After examining the relevance of the unemployment rate and spouses’ relative education levels, Kramer and Kramer turned to a third element: gender ideology. Within individual families in the NLSY79 sample, more egalitarian gender ideology2 predicted greater odds of having a caregiving stay-at-home father but not an unable-to-work stay-at-home father.

How the gradual, halting rise of stay-at-home fatherhood may affect families is hard to predict. In recent decades, at least, marriages in which a wife worked and/or earned more than her husband have tended to exhibit poorer outcomes. For instance, IFS senior fellow W. Bradford Wilcox coauthored a study3 finding that no single work-family arrangement predicted the marital satisfaction of men with children, except for working less than their wives (whether they themselves worked part-time or not at all). These fathers were 61 percent less likely to report being very happy in their marriage than men whose wives stayed home. There was a satisfaction gap even for the husbands whose wives preferred that arrangement.

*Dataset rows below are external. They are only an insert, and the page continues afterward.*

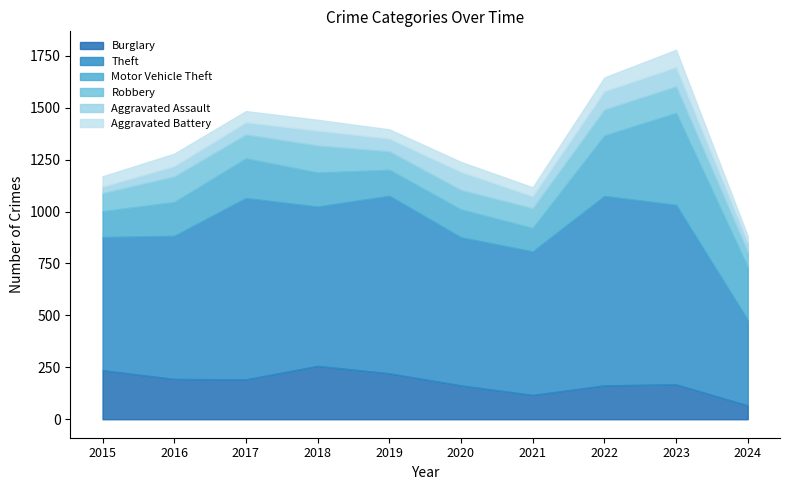

What is the total value across all series at 2016?

1279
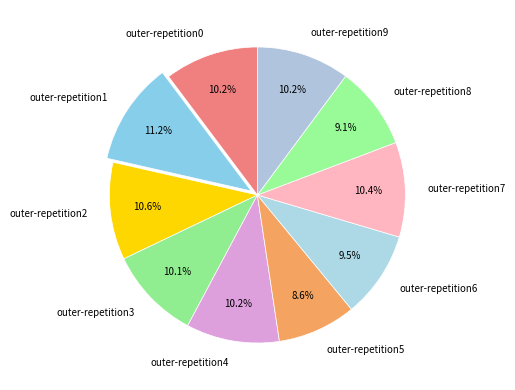

Does outer-repetition9 account for over 50% of the chart?

No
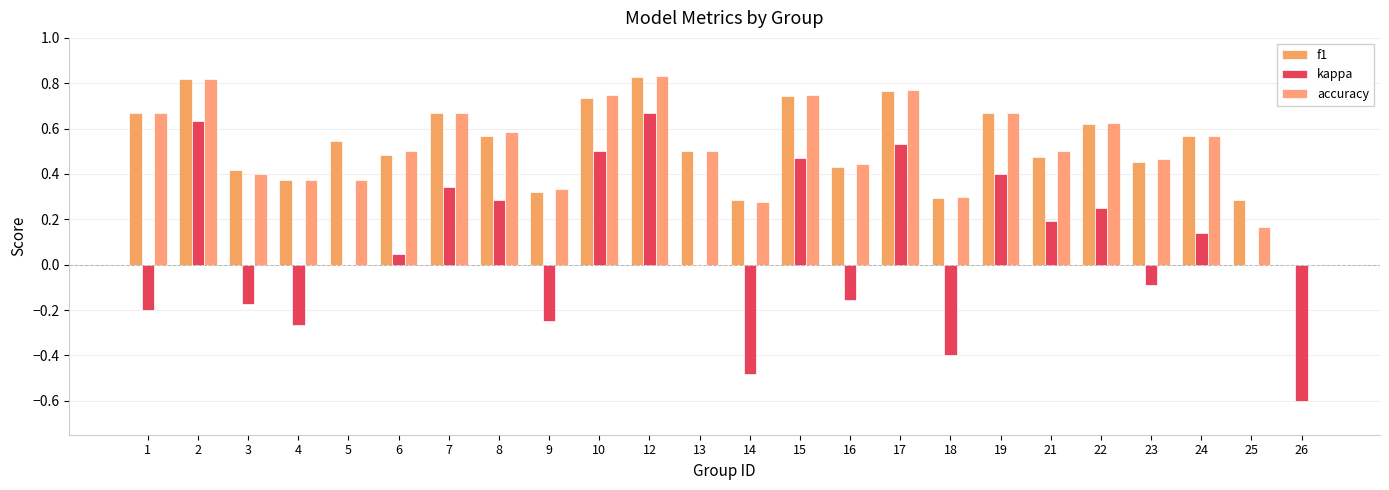

At which label does kappa first exceed 0?

2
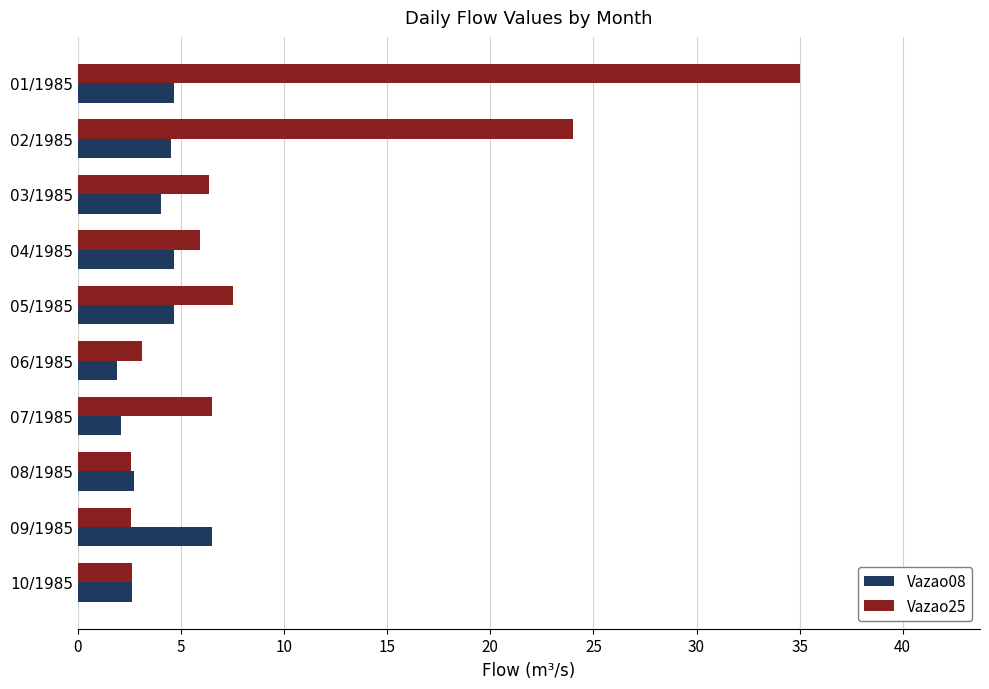

What is the difference between the maximum and minimum values in the Vazao08 series?

4.6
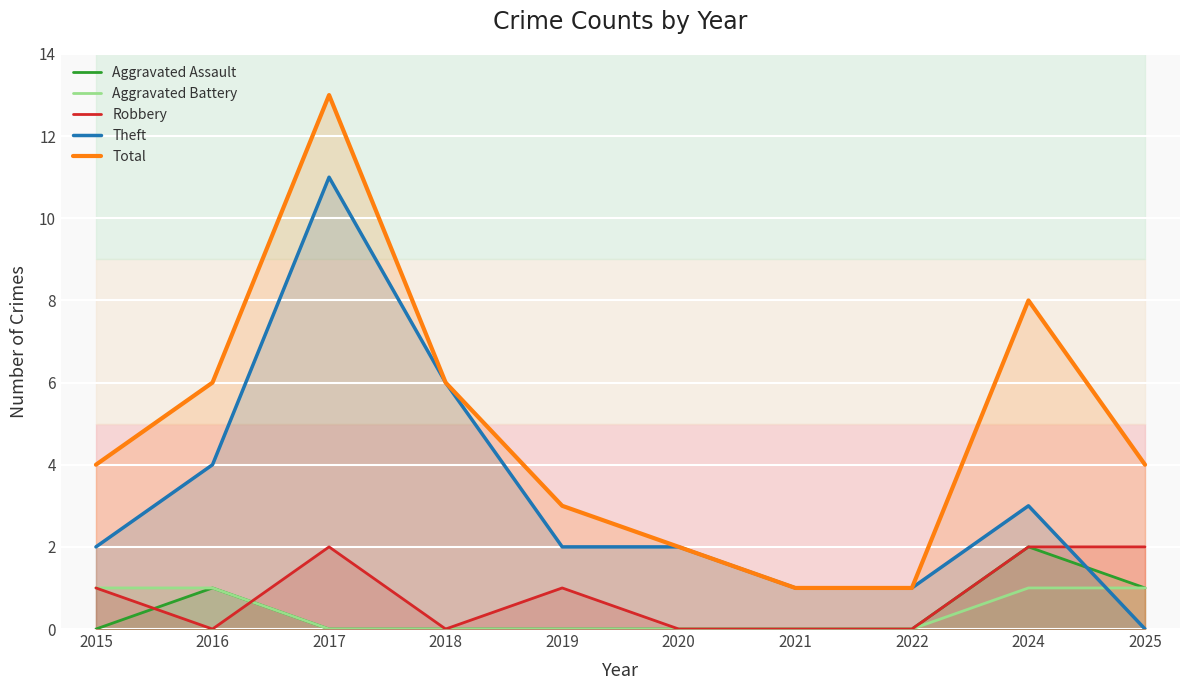

Which series has the largest range (max minus min)?

Total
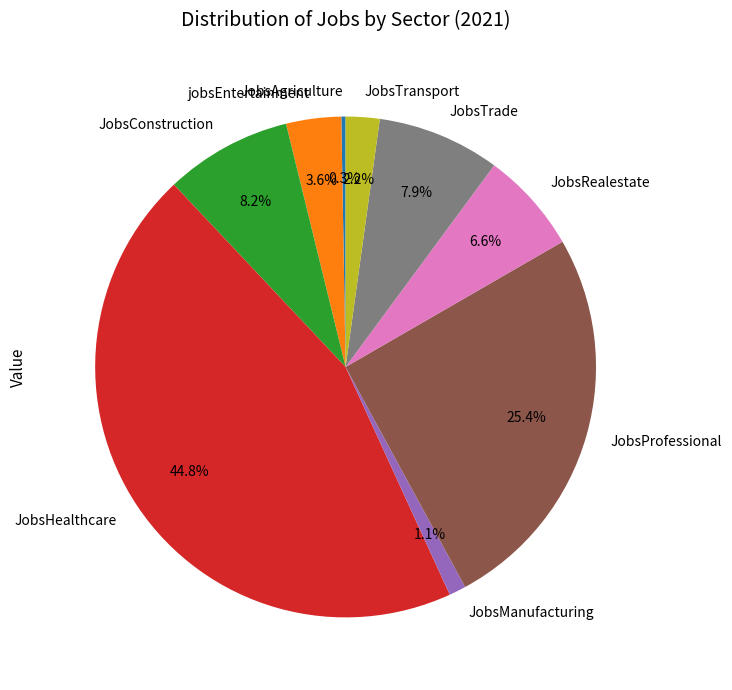

True or false: JobsProfessional accounts for 25% of the total.

True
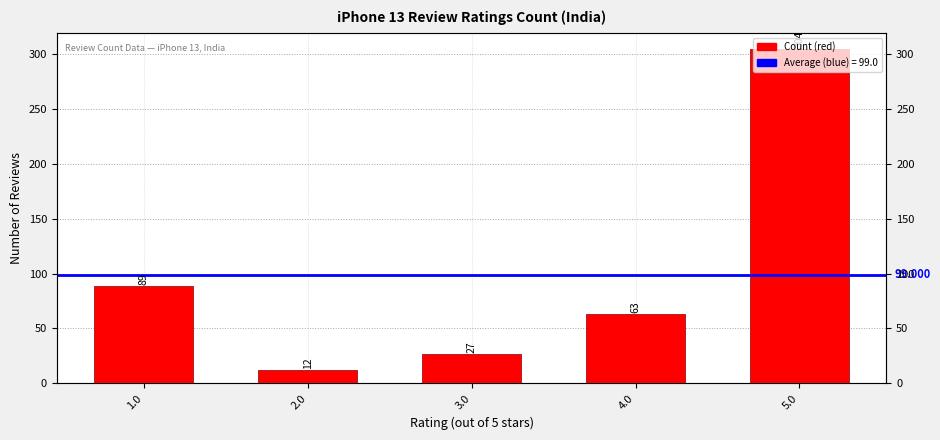

Count the number of values greater than 63.

2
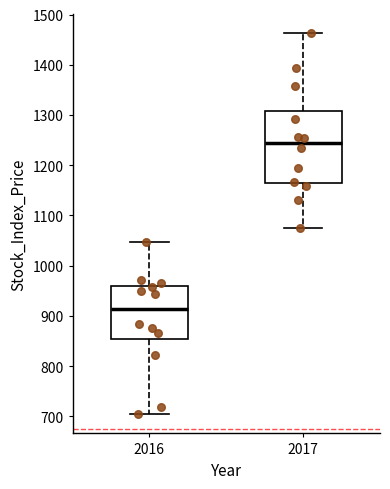

Which box's median line is the lowest?

2016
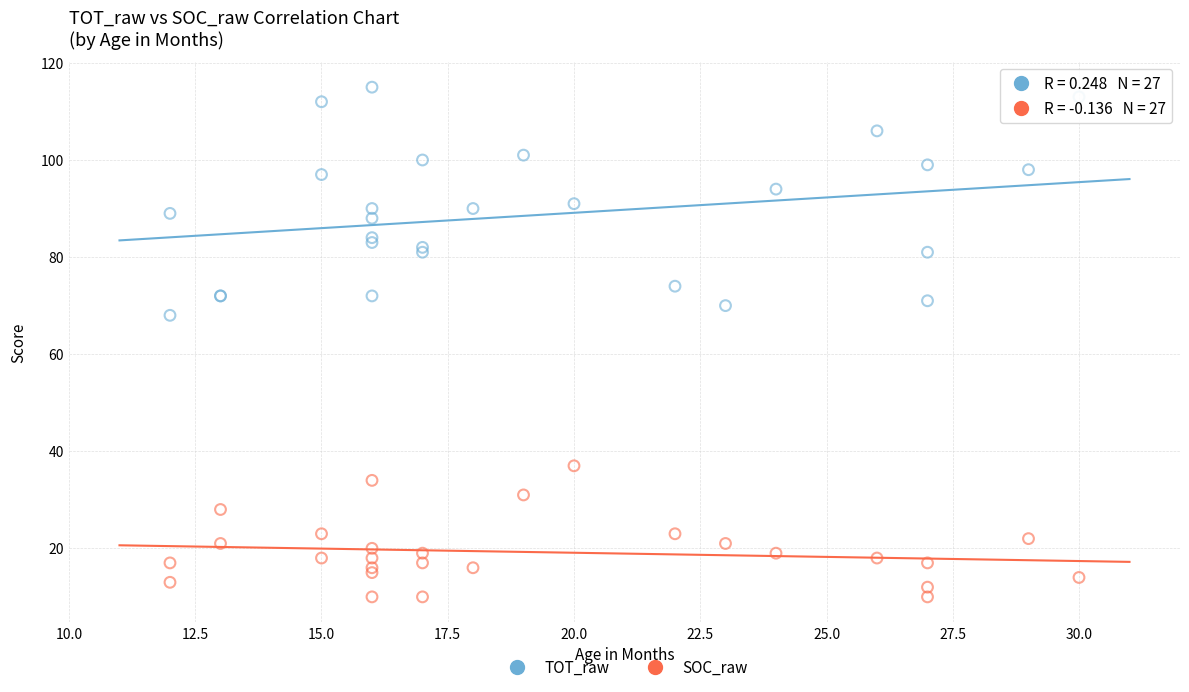

Across all series, what Y value is closest to 62?

68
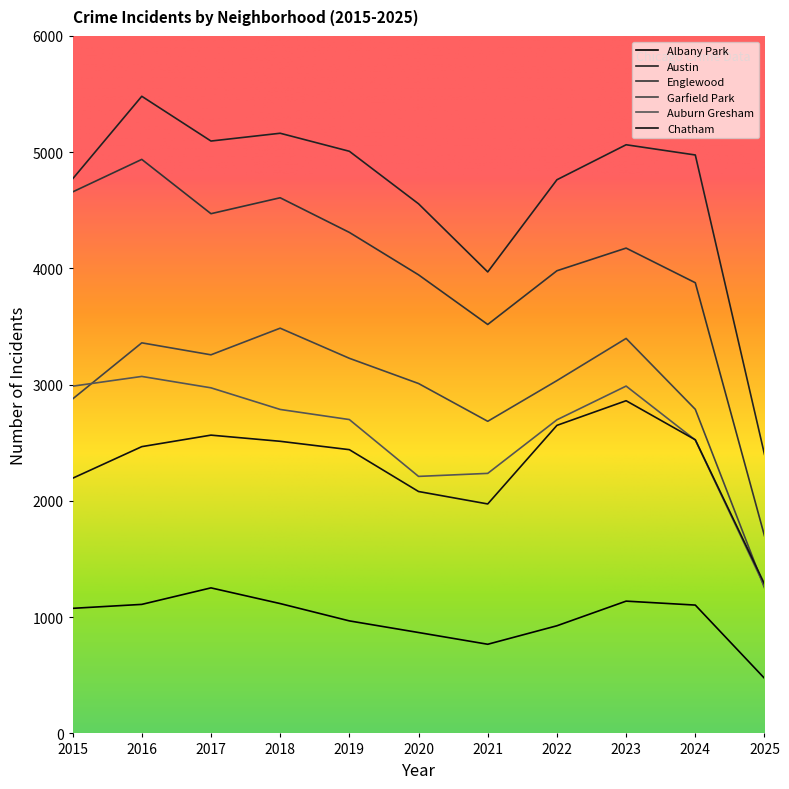

How many lines are shown in the chart?

6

Three economists who authored a separate study, which drew wide media attention when it was published as a working paper in 2013, revealed that couples in which the wife’s income exceeds the husband’s were six percentage points less likely to describe their marriage as happy than other couples. These couples also showed a higher likelihood of divorce. In fact, couples’ desire to avoid having a female breadwinner may cause them to divide paid and household labor differently: “In couples where the wife’s potential income is likely to exceed the husband’s,” the researchers noted, “the wife is less likely to be in the labor force and earns less than her potential if she does work.”

However, both of these studies drew on survey data that’s now roughly 15 to 20 years old, and couples who get married today may hold different expectations or anticipate more flexibility in their roles as workers and parents. Divorce used to be more common among couples in which the wife was more educated than the husband, but these days it is not. And breadwinning women are no longer rare: more than one in four wives in dual-income marriages earn more money their husbands. As this balance has grown more widespread, perhaps spouses have come to feel more comfortable with it.

Or perhaps not. One study drawing on more recent data indicated that men are more likely to cheat when their wife earns more money than they do. The effect was strongest when the woman was the couple’s sole breadwinner. One way or another, reverse-traditional divisions of labor and income still appear to put a strain on marriages.


1. Those who gave some other reason, such as attending school, were placed in the category “other.” Men who gave no reason for not working were included only in the overall analysis of all at-home dads. In addition, the authors cautioned that ongoing pressure on men to work may have caused some at-home fathers to report being unable to work when in fact they stayed home for other reasons.

2. Gender ideology was measured using the male survey participants’ responses to prompts such as “A wife with a family has no time for outside employment” and “Men should share the work around the house with women.”

3. W. Bradford Wilcox and Jeffrey Dew, “No One Best Way: Work-Family Strategies, the Gendered Division of Parenting, and the Contemporary Marriages of Mothers and Fathers,” in Gender and Parenthood: Biological and Social Scientific Perspectives, edited by W. Bradford Wilcox and Kathleen Kovner Kline (New York: Columbia University Press, 2013).